Presence of other chronic conditions in this study was not clearly reported - this may unknowingly have influenced the 5R-STS performance. However, our exclusion of patients with hip and/or knee prosthetics and walking aids meant that individuals with comorbidities severely affecting their mobility were not included. This is supported by a weak and inconsistent association between presence of medical comorbidities and degree of OFI measured by another objective test, TUG, in patients with LDD. [26]
In our study, there is no differentiation between physically active and predominantly stationary employment in relation to the ‘working ability’ category. It would seem that patients with LDD and heavy lifting-focused jobs should be more limited in their working ability than e.g. office workers. [16] However, individuals with sedentary occupations may also be limited by LDD symptoms due to related long-term axial loading and increased disc pressure.[1, 16, 32]

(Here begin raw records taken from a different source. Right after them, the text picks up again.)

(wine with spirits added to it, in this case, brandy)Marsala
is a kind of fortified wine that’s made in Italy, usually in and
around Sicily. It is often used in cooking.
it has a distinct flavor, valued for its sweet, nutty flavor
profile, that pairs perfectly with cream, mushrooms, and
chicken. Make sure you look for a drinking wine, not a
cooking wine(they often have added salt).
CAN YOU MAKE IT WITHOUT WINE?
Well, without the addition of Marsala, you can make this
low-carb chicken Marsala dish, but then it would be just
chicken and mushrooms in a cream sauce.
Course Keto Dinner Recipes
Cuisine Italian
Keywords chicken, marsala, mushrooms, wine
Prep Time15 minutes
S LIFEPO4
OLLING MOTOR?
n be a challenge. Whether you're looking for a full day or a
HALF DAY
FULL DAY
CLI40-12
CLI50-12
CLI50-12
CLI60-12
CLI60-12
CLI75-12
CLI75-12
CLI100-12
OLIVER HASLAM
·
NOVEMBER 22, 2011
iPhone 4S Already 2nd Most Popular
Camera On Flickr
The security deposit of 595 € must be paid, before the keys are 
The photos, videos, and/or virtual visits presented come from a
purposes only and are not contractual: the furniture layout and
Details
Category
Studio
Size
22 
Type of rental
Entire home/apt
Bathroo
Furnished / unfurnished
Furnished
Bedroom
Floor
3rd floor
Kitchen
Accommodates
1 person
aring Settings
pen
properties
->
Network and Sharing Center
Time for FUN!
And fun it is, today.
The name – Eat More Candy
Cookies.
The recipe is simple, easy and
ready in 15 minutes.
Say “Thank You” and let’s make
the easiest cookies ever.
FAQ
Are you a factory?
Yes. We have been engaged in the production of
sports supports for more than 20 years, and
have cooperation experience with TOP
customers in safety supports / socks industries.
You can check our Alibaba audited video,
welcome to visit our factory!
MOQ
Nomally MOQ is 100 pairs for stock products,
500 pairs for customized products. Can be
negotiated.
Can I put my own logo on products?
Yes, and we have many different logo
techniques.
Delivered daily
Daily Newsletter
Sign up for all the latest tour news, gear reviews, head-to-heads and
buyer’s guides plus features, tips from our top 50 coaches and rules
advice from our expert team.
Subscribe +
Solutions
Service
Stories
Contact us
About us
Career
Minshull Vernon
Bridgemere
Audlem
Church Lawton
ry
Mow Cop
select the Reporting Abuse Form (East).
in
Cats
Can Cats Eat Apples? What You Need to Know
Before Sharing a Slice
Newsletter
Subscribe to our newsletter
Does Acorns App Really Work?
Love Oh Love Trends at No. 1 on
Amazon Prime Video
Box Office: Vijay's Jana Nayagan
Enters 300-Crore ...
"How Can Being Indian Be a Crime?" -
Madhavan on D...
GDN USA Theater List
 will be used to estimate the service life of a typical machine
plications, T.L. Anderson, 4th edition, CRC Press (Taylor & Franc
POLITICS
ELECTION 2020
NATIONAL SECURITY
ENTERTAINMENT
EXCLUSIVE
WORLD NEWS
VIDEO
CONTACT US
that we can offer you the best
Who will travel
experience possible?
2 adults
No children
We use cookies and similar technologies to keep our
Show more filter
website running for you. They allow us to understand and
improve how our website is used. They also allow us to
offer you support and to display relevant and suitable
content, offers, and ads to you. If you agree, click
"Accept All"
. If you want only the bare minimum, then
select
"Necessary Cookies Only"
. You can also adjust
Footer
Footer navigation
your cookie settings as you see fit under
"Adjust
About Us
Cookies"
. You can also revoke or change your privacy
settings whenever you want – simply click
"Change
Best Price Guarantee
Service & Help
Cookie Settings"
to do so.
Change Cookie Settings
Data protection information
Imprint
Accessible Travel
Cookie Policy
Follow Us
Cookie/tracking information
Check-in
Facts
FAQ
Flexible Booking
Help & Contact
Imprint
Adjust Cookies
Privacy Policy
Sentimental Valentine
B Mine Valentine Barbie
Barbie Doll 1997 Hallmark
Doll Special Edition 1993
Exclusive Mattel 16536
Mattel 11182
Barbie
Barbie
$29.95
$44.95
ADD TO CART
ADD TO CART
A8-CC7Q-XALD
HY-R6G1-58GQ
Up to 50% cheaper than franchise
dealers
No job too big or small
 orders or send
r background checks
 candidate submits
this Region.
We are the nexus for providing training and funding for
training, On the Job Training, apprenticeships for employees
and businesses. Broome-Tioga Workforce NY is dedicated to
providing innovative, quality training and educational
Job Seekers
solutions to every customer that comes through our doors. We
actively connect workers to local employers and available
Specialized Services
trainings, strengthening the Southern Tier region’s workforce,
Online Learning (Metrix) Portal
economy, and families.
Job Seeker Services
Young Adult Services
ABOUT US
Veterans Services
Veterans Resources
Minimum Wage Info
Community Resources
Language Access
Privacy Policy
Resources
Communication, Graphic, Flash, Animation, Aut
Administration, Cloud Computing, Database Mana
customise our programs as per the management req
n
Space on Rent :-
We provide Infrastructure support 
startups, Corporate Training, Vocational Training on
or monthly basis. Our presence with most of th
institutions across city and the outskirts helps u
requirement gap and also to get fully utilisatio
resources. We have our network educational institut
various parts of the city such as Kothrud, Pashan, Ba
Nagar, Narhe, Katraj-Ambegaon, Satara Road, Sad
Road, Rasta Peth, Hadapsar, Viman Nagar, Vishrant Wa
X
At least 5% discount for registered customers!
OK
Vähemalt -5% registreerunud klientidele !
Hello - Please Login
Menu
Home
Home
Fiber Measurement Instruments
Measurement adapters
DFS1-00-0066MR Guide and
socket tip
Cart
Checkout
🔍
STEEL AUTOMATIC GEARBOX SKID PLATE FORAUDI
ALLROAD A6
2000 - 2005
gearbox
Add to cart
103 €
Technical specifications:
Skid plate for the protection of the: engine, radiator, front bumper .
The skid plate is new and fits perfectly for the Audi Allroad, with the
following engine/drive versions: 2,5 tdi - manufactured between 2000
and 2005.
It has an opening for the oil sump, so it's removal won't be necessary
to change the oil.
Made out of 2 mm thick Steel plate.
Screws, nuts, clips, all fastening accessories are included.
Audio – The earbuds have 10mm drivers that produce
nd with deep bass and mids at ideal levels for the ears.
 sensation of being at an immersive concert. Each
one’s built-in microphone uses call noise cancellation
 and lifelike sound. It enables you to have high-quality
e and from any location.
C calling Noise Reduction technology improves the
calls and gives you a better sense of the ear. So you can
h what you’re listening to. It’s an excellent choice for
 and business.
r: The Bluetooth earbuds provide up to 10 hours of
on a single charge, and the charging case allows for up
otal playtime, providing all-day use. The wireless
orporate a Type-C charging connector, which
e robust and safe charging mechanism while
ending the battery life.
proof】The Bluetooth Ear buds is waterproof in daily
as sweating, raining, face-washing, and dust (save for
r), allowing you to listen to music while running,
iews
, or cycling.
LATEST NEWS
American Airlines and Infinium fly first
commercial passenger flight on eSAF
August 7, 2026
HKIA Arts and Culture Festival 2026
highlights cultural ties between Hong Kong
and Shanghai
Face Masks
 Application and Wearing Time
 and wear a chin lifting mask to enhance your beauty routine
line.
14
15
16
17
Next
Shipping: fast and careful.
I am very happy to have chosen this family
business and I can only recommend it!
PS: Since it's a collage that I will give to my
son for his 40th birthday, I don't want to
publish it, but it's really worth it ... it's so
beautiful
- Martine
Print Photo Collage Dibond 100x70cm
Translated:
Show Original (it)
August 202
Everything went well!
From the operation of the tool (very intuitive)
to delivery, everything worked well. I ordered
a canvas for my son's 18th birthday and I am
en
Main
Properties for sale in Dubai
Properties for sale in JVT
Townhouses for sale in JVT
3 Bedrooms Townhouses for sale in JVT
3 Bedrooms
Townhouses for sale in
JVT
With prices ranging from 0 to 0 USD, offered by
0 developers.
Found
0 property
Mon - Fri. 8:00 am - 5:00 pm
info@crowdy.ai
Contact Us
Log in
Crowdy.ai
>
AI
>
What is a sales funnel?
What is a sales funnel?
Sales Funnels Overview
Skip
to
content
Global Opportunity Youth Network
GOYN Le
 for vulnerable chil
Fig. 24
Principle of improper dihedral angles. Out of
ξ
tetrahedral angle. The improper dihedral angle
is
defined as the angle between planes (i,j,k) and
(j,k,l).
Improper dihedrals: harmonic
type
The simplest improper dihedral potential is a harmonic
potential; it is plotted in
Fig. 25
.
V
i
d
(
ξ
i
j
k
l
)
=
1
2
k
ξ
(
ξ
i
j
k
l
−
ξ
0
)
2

Due to the incidence of LDD in the middle-aged group, another limitation that is challenging to overcome is not fully being able to identify prognostic factors of 5R-STS time in patients with LDD across other individual age groups.
Lastly, patients in this cohort were from a Dutch specialized short-stay clinic and had a diagnosis of LDD eligible for surgical intervention. Therefore, the identified prognostic factors in this study should be applied to patients with advanced LDD. Studies from other geographical areas are encouraged.